### DATA IN THIS EXERCISE
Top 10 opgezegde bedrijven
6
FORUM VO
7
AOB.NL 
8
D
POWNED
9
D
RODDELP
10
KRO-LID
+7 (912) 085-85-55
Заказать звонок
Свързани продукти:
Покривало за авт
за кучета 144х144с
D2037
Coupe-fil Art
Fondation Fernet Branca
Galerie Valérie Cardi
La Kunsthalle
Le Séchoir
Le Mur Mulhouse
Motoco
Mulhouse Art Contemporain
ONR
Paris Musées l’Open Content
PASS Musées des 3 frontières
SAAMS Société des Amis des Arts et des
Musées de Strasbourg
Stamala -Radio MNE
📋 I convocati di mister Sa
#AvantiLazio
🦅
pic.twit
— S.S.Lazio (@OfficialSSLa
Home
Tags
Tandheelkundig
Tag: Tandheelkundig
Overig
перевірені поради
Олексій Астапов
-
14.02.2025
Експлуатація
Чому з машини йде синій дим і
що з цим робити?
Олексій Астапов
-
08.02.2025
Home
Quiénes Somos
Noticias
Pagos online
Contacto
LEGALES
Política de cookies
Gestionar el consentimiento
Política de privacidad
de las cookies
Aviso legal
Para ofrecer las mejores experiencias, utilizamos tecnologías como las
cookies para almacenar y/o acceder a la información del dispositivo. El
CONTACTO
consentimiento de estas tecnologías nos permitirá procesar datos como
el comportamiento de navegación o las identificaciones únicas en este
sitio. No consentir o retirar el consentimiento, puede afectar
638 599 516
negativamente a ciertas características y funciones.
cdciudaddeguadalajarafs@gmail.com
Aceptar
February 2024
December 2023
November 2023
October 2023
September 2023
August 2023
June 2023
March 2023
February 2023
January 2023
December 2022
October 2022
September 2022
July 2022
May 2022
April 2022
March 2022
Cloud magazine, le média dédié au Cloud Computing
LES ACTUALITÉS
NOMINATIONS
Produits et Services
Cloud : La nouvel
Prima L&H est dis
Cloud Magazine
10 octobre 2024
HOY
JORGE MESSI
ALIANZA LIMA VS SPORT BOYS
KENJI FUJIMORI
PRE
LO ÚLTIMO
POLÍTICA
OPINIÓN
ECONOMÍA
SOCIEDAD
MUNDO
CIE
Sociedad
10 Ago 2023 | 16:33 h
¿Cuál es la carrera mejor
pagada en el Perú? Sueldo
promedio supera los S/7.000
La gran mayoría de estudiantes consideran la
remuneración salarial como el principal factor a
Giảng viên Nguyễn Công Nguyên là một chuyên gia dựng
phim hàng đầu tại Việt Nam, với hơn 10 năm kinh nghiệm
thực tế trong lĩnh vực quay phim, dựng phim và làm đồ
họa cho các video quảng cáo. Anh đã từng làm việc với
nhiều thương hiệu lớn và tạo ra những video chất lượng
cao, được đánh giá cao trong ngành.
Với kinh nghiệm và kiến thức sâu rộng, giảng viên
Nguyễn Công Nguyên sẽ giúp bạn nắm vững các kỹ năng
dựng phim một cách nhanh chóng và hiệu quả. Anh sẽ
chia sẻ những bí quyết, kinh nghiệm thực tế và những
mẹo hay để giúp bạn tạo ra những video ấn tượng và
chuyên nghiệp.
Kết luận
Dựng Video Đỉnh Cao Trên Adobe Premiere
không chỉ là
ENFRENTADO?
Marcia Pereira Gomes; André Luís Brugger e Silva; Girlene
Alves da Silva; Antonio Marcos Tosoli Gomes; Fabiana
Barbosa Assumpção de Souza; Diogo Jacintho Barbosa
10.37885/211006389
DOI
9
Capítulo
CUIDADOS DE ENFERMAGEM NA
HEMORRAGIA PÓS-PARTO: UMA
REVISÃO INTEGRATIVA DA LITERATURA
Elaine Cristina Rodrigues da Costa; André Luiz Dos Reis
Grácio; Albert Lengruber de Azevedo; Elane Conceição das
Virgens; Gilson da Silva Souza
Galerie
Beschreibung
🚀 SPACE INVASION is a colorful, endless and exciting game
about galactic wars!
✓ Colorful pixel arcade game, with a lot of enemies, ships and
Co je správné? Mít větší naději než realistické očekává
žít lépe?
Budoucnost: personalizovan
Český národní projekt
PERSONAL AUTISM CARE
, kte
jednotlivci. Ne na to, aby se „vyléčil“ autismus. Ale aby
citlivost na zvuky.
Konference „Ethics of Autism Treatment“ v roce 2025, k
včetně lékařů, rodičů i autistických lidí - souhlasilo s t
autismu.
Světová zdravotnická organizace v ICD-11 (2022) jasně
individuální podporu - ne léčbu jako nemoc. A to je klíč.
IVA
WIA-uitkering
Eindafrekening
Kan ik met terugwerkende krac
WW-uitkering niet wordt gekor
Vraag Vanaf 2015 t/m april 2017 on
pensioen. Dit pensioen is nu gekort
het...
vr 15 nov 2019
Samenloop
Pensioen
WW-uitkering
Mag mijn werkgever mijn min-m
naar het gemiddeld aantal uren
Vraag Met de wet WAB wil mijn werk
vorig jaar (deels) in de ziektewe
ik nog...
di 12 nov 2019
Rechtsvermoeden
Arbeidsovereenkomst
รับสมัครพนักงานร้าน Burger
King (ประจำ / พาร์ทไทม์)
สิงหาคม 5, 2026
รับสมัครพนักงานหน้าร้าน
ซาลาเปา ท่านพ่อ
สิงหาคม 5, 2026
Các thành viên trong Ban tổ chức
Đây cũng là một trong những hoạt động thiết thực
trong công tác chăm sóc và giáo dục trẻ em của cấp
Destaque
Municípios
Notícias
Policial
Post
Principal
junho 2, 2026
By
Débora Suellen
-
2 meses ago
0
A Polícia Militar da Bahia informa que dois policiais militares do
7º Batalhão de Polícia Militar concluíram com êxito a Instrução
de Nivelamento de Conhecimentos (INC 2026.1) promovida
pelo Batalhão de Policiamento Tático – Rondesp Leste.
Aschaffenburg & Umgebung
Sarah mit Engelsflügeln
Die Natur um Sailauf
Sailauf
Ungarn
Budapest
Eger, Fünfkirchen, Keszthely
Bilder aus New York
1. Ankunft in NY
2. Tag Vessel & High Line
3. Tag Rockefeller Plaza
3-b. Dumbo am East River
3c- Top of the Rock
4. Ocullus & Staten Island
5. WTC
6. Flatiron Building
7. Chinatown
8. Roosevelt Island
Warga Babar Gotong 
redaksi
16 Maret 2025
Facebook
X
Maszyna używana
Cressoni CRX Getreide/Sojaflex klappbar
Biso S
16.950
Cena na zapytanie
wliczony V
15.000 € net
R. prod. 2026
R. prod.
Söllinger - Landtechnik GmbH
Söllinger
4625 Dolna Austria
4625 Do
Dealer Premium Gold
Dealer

### WRITTEN TASK
Go through the records and repeat each one exactly as written.

### SOLVED EXERCISE
Top 10 opgezegde bedrijven
6
FORUM VO
7
AOB.NL 
8
D
POWNED
9
D
RODDELP
10
KRO-LID
+7 (912) 085-85-55
Заказать звонок
Свързани продукти:
Покривало за авт
за кучета 144х144с
D2037
Coupe-fil Art
Fondation Fernet Branca
Galerie Valérie Cardi
La Kunsthalle
Le Séchoir
Le Mur Mulhouse
Motoco
Mulhouse Art Contemporain
ONR
Paris Musées l’Open Content
PASS Musées des 3 frontières
SAAMS Société des Amis des Arts et des
Musées de Strasbourg
Stamala -Radio MNE
📋 I convocati di mister Sa
#AvantiLazio
🦅
pic.twit
— S.S.Lazio (@OfficialSSLa
Home
Tags
Tandheelkundig
Tag: Tandheelkundig
Overig
перевірені поради
Олексій Астапов
-
14.02.2025
Експлуатація
Чому з машини йде синій дим і
що з цим робити?
Олексій Астапов
-
08.02.2025
Home
Quiénes Somos
Noticias
Pagos online
Contacto
LEGALES
Política de cookies
Gestionar el consentimiento
Política de privacidad
de las cookies
Aviso legal
Para ofrecer las mejores experiencias, utilizamos tecnologías como las
cookies para almacenar y/o acceder a la información del dispositivo. El
CONTACTO
consentimiento de estas tecnologías nos permitirá procesar datos como
el comportamiento de navegación o las identificaciones únicas en este
sitio. No consentir o retirar el consentimiento, puede afectar
638 599 516
negativamente a ciertas características y funciones.
cdciudaddeguadalajarafs@gmail.com
Aceptar
February 2024
December 2023
November 2023
October 2023
September 2023
August 2023
June 2023
March 2023
February 2023
January 2023
December 2022
October 2022
September 2022
July 2022
May 2022
April 2022
March 2022
Cloud magazine, le média dédié au Cloud Computing
LES ACTUALITÉS
NOMINATIONS
Produits et Services
Cloud : La nouvel
Prima L&H est dis
Cloud Magazine
10 octobre 2024
HOY
JORGE MESSI
ALIANZA LIMA VS SPORT BOYS
KENJI FUJIMORI
PRE
LO ÚLTIMO
POLÍTICA
OPINIÓN
ECONOMÍA
SOCIEDAD
MUNDO
CIE
Sociedad
10 Ago 2023 | 16:33 h
¿Cuál es la carrera mejor
pagada en el Perú? Sueldo
promedio supera los S/7.000
La gran mayoría de estudiantes consideran la
remuneración salarial como el principal factor a
Giảng viên Nguyễn Công Nguyên là một chuyên gia dựng
phim hàng đầu tại Việt Nam, với hơn 10 năm kinh nghiệm
thực tế trong lĩnh vực quay phim, dựng phim và làm đồ
họa cho các video quảng cáo. Anh đã từng làm việc với
nhiều thương hiệu lớn và tạo ra những video chất lượng
cao, được đánh giá cao trong ngành.
Với kinh nghiệm và kiến thức sâu rộng, giảng viên
Nguyễn Công Nguyên sẽ giúp bạn nắm vững các kỹ năng
dựng phim một cách nhanh chóng và hiệu quả. Anh sẽ
chia sẻ những bí quyết, kinh nghiệm thực tế và những
mẹo hay để giúp bạn tạo ra những video ấn tượng và
chuyên nghiệp.
Kết luận
Dựng Video Đỉnh Cao Trên Adobe Premiere
không chỉ là
ENFRENTADO?
Marcia Pereira Gomes; André Luís Brugger e Silva; Girlene
Alves da Silva; Antonio Marcos Tosoli Gomes; Fabiana
Barbosa Assumpção de Souza; Diogo Jacintho Barbosa
10.37885/211006389
DOI
9
Capítulo
CUIDADOS DE ENFERMAGEM NA
HEMORRAGIA PÓS-PARTO: UMA
REVISÃO INTEGRATIVA DA LITERATURA
Elaine Cristina Rodrigues da Costa; André Luiz Dos Reis
Grácio; Albert Lengruber de Azevedo; Elane Conceição das
Virgens; Gilson da Silva Souza
Galerie
Beschreibung
🚀 SPACE INVASION is a colorful, endless and exciting game
about galactic wars!
✓ Colorful pixel arcade game, with a lot of enemies, ships and
Co je správné? Mít větší naději než realistické očekává
žít lépe?
Budoucnost: personalizovan
Český národní projekt
PERSONAL AUTISM CARE
, kte
jednotlivci. Ne na to, aby se „vyléčil“ autismus. Ale aby
citlivost na zvuky.
Konference „Ethics of Autism Treatment“ v roce 2025, k
včetně lékařů, rodičů i autistických lidí - souhlasilo s t
autismu.
Světová zdravotnická organizace v ICD-11 (2022) jasně
individuální podporu - ne léčbu jako nemoc. A to je klíč.
IVA
WIA-uitkering
Eindafrekening
Kan ik met terugwerkende krac
WW-uitkering niet wordt gekor
Vraag Vanaf 2015 t/m april 2017 on
pensioen. Dit pensioen is nu gekort
het...
vr 15 nov 2019
Samenloop
Pensioen
WW-uitkering
Mag mijn werkgever mijn min-m
naar het gemiddeld aantal uren
Vraag Met de wet WAB wil mijn werk
vorig jaar (deels) in de ziektewe
ik nog...
di 12 nov 2019
Rechtsvermoeden
Arbeidsovereenkomst
รับสมัครพนักงานร้าน Burger
King (ประจำ / พาร์ทไทม์)
สิงหาคม 5, 2026
รับสมัครพนักงานหน้าร้าน
ซาลาเปา ท่านพ่อ
สิงหาคม 5, 2026
Các thành viên trong Ban tổ chức
Đây cũng là một trong những hoạt động thiết thực
trong công tác chăm sóc và giáo dục trẻ em của cấp
Destaque
Municípios
Notícias
Policial
Post
Principal
junho 2, 2026
By
Débora Suellen
-
2 meses ago
0
A Polícia Militar da Bahia informa que dois policiais militares do
7º Batalhão de Polícia Militar concluíram com êxito a Instrução
de Nivelamento de Conhecimentos (INC 2026.1) promovida
pelo Batalhão de Policiamento Tático – Rondesp Leste.
Aschaffenburg & Umgebung
Sarah mit Engelsflügeln
Die Natur um Sailauf
Sailauf
Ungarn
Budapest
Eger, Fünfkirchen, Keszthely
Bilder aus New York
1. Ankunft in NY
2. Tag Vessel & High Line
3. Tag Rockefeller Plaza
3-b. Dumbo am East River
3c- Top of the Rock
4. Ocullus & Staten Island
5. WTC
6. Flatiron Building
7. Chinatown
8. Roosevelt Island
Warga Babar Gotong 
redaksi
16 Maret 2025
Facebook
X
Maszyna używana
Cressoni CRX Getreide/Sojaflex klappbar
Biso S
16.950
Cena na zapytanie
wliczony V
15.000 € net
R. prod. 2026
R. prod.
Söllinger - Landtechnik GmbH
Söllinger
4625 Dolna Austria
4625 Do
Dealer Premium Gold
Dealer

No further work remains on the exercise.